None of us, like Paul said, have arrived yet. None of us have “tak[en] hold of that for which Christ Jesus took hold of [us].” We’re heading for something, we know that, but we’re not there yet. And there are times when, all of us, we look like nothing short of spectacular failures. And you can let those gigantic failures define you, sink you, destroy you. Or you can stay out there — keep swinging, keep putting, weather the storm, finish the course.
And, to do that, you’re going to have to have a selective memory.
Paul says that he forgot what was in his past. He says he put his failures out of his mind. And, you know, Paul had some pretty significant failures in his past. He had made the lives of believers miserable, in fact, so much so that when he met Jesus and became a Christian, a lot of other believers didn’t trust him. Which goes to show that there will be people in your world who’ll be slow to let you forget your failures. And sometimes that’s understandable, and even appropriate. Sometimes our failures hurt people, and they need time to heal. But it doesn’t mean you have to define yourself by them.

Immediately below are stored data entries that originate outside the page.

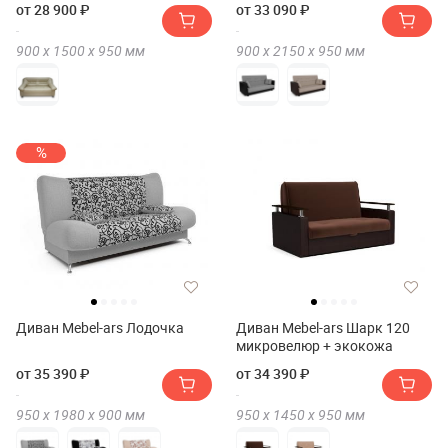
от 28 900 ₽
от 33 090 ₽
900 х
1500 х
950
мм
900 х
2150 х
950
мм
%
Диван Mebel-ars Лодочка
Диван Mebel-ars Шарк 120
микровелюр + экокожа
от 35 390 ₽
от 34 390 ₽
950 х
1980 х
900
мм
950 х
1450 х
950
мм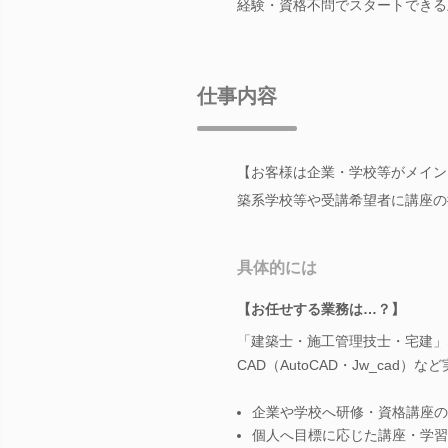
経験・資格不問でスタートできる
仕事内容
【お客様は企業・学校等がメイン
築系学校等や受講希望者に講座の
具体的には
【お任せする業務は…？】
「建築士・施工管理技士・宅建」
CAD（AutoCAD・Jw_cad
企業や学校へ研修・資格講座の
個人へ目標に応じた講座・学習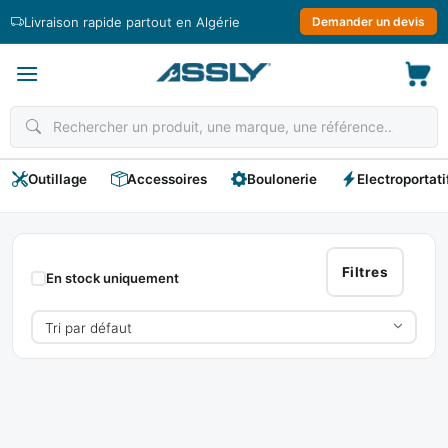
Passer
Livraison rapide partout en Algérie
Demander un devis
au
contenu
Outillage
Accessoires
Boulonerie
Electroportati
Micromètre
(PALMER)
Filtres
En stock uniquement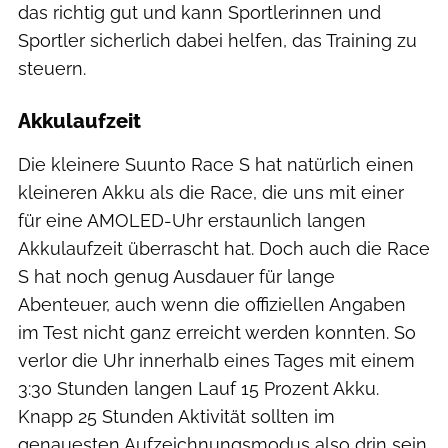
das richtig gut und kann Sportlerinnen und
Sportler sicherlich dabei helfen, das Training zu
steuern.
Akkulaufzeit
Die kleinere Suunto Race S hat natürlich einen
kleineren Akku als die Race, die uns mit einer
für eine AMOLED-Uhr erstaunlich langen
Akkulaufzeit überrascht hat. Doch auch die Race
S hat noch genug Ausdauer für lange
Abenteuer, auch wenn die offiziellen Angaben
im Test nicht ganz erreicht werden konnten. So
verlor die Uhr innerhalb eines Tages mit einem
3:30 Stunden langen Lauf 15 Prozent Akku.
Knapp 25 Stunden Aktivität sollten im
genauesten Aufzeichnungsmodus also drin sein.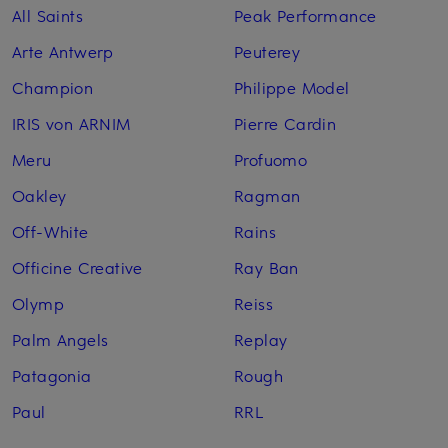
All Saints
Peak Performance
Arte Antwerp
Peuterey
Champion
Philippe Model
IRIS von ARNIM
Pierre Cardin
Meru
Profuomo
Oakley
Ragman
Off-White
Rains
Officine Creative
Ray Ban
Olymp
Reiss
Palm Angels
Replay
Patagonia
Rough
Paul
RRL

Paul was capable of remembering his failures well when it suited his purpose. When he said he forgot what was behind, he didn’t mean literally, of course. What he meant is that he no longer let those failures define his identity. His sins were real, but they were about who he had been. Jesus had taken hold of him, and now he had a new identity. And so he pressed on toward the future the Lord had given him.
That’s what we need to understand when our failures threaten to get the better of us: Jesus has taken hold of us and given us a new future. So he invites us to forget what’s behind and sprint with him toward what’s ahead. It’s not about making up for our failures, balancing some cosmic scales with our good deeds until we hit some sort of equilibrium. The new future we have is in Christ, and we have it because he sacrificed himself to in some way take away the power of our failures. Though it sounds too good to be true, it’s as real as his cross and his empty tomb. And to live with the weight of our failures is foolish, and even worse it’s faithless.
A few years after he wrote about forgetting, pressing on, and straining toward the promises Jesus had given him, near the end of his life, Paul wrote, “I have fought the good fight, I have finished the race, I have kept the faith. Now there is in store for me the crown of righteousness, which the Lord, the righteous Judge, will award to me on that day.” That’s our hope, too, and it’s all the reason we need to forget the epic failures that we all look back on with shame. Put them out of your mind, trusting that Christ has taken away their power. Strain toward what’s ahead, lean into the future that God has given you in Jesus. Press on with your eyes set firmly on the goal at the end of the race.
That’s how you stay out there. That’s how a person who believes in Jesus copes when they six-putt.
Keep the faith. Ernie Els won’t win The Masters this year. But because of Jesus, our victory is sure.